Australia’s Gaseous Fuels Industry Calls for a Better Tax Deal

| Australia, Canberra

LNG refuellingWith Australia’s election day looming, Gas Energy Australia, the national peak body which represents the bulk of the downstream alternative gaseous fuels industry in the country, is calling on an incoming government to change policy settings that currently penalise LNG, CNG and LPG. The election, set for September 7th, is seen as an opportunity to argue for revised incentives and raise the profile of natural gas as a low-carbon alternative fuel.

“In recent times Government excises on gas fuels plus carbon price policies have placed significant limitations on the industry reaching its full potential,“ said Gas Energy Australia CEO, Mike Carmody.  “As voting day approaches the Association is encouraging members to get involved in the Election by raising the tax as well as other issues with local MPs and major parties.”

Gas Energy Australia has built an Election hub to advise members, and others in the industry, on key issues such as fuel affordability, energy security and jobs growth, and help them connect seamlessly with campaigning politicians.

Carmody said the new Parliament must take early action to remove the excise on natural gas transport fuels (LNG and CNG) and freeze the amount of excise applying to Autogas. This would allow more motorists and fleet operators to access affordable gas fuels, help Australia reduce greenhouse gas emissions and secure Australia’s energy future. CNG can reduce GHG emissions by up to 17 per cent and LNG by up to 20 per cent.

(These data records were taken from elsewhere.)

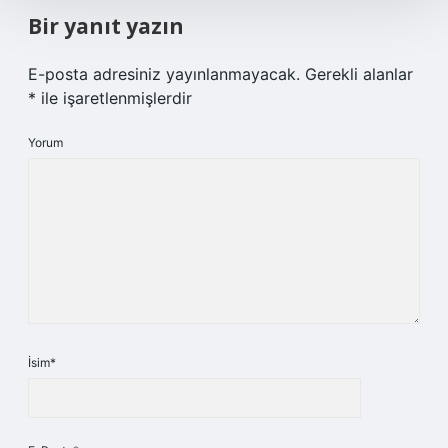
Bir yanıt yazın
E-posta adresiniz yayınlanmayacak.
Gerekli alanlar
*
ile işaretlenmişlerdir
Yorum
İsim*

“According to the Garnaut Report, the transport sector contributed 14% of Australia’s net GHG emissions. Transport-related GHG emissions will double by 2050. Currently, Australia’s long-haul fleets and mining companies rely on diesel which is a poor cousin to LNG and CNG for environment and health outcomes. Importantly, last year the World Health Organisation concluded diesel exhaust is a carcinogen.”

The Government had previously said that energy equivalent taxes applying to LPG, LNG and CNG should be “discounted by 50 per cent in recognition of the potential environmental, regional development and fuel security benefits of their use”. However in 2015 when the final excise increase is implemented, this will fall short of that mark.

Gas Energy Australia is calling for the 50% discount to be maintained to stimulate the gaseous fuels sector.

This is not to say the industry is stagnant by any means, with a number of recent developments demonstrating the potential for renewed growth:

  • In April this year, BOC’s general manager for LNG in Australia, Alex Dronoff, welcomed the entry of Shell to the LNG refuelling market for heavy duty vehicles along the eastern seaboard.  “It can only provide greater access to and awareness of this important alternative to diesel for transport operators from a commercial, economic and environmental perspective,” Dronoff said at the time. BOC and Shell will help create an LNG corridor along the major road transportation routes.
  • In Victoria, one of Australia’s eastern states, the State Government is working with Caltex to deliver five LNG refuelling stations in regional areas, adding further substance to the LNG refueling network.
  • A Joint Industry Project focusing on LNG fuelled tugs and Offshore Supply Vessel (OSV)s, managed by DNV with nine partners in Australia, concluded in March this year that there are attractive payback periods from the additional investments required for Liquefied Natural Gas (LNG) fuelled shipping, along with no significant legal restrictions hindering development of LNG bunkering in Australia.

Gas Energy Australia, a member of NGV Global, believes the investment by such companies will not be enough to stimulate growth alone, asking the government to get serious about its voiced commitment to alternative fuels.